Data supplied

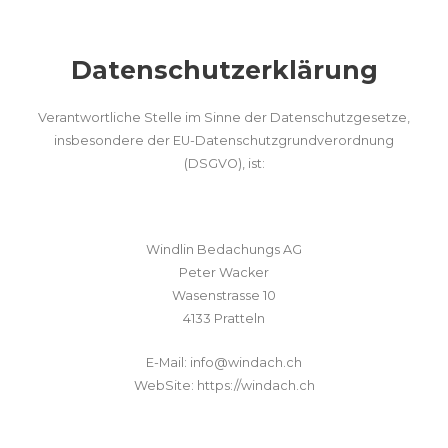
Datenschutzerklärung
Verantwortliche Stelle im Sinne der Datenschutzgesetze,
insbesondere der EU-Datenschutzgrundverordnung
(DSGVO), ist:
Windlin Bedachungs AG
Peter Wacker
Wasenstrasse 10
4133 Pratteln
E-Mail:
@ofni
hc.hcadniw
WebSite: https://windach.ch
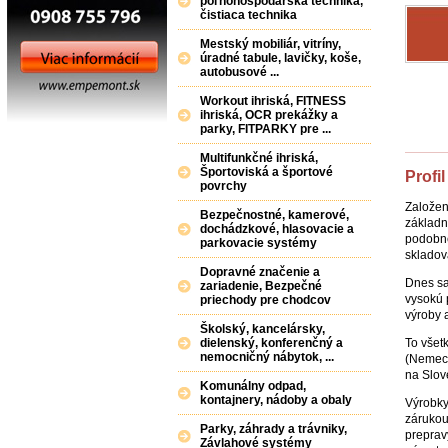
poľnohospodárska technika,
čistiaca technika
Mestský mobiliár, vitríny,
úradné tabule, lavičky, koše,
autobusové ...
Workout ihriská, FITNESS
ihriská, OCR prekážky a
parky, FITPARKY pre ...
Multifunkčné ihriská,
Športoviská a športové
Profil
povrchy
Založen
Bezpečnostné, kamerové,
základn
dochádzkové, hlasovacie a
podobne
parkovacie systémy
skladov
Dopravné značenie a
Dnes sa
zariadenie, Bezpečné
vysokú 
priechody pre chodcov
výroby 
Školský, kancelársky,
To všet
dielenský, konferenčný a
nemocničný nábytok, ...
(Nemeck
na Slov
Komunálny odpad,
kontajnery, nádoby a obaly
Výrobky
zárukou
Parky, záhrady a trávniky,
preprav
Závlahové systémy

==

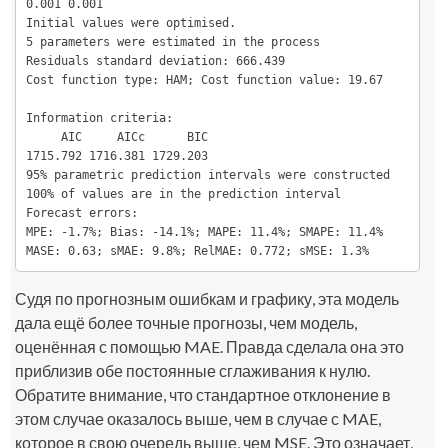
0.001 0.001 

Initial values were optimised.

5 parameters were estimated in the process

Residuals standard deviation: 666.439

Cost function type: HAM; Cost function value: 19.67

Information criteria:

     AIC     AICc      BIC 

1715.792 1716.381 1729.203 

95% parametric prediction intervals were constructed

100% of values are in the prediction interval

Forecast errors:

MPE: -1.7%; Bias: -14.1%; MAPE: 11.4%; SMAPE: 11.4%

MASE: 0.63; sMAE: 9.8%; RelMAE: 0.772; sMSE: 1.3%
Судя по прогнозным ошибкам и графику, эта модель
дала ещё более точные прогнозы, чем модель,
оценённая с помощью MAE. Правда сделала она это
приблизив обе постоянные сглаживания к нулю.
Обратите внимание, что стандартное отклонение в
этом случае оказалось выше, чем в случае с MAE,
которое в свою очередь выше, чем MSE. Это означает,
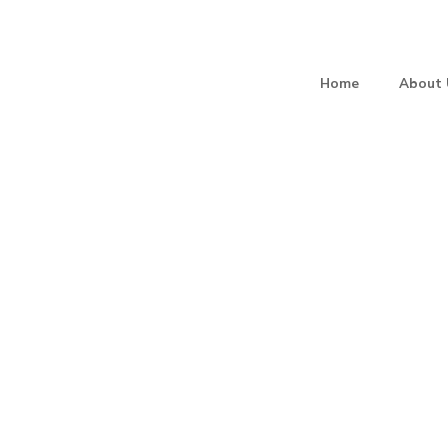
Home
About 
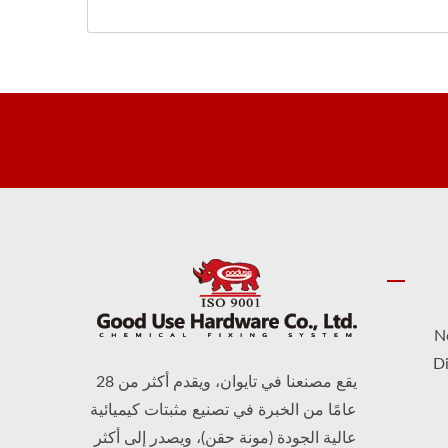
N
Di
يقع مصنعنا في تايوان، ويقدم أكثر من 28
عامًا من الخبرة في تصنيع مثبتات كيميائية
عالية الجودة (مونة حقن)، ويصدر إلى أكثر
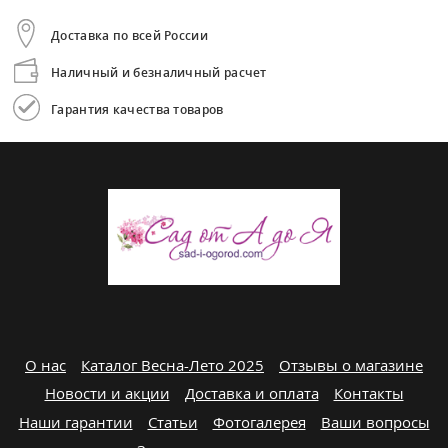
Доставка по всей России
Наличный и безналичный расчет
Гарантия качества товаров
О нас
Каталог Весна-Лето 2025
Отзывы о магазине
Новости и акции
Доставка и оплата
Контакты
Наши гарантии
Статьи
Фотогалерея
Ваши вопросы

Exercise objective
Pull out every line in the entries above that contains the string "prediction". Treat uppercase and lowercase as different.

Answer section
95% parametric prediction intervals were constructed
100% of values are in the prediction interval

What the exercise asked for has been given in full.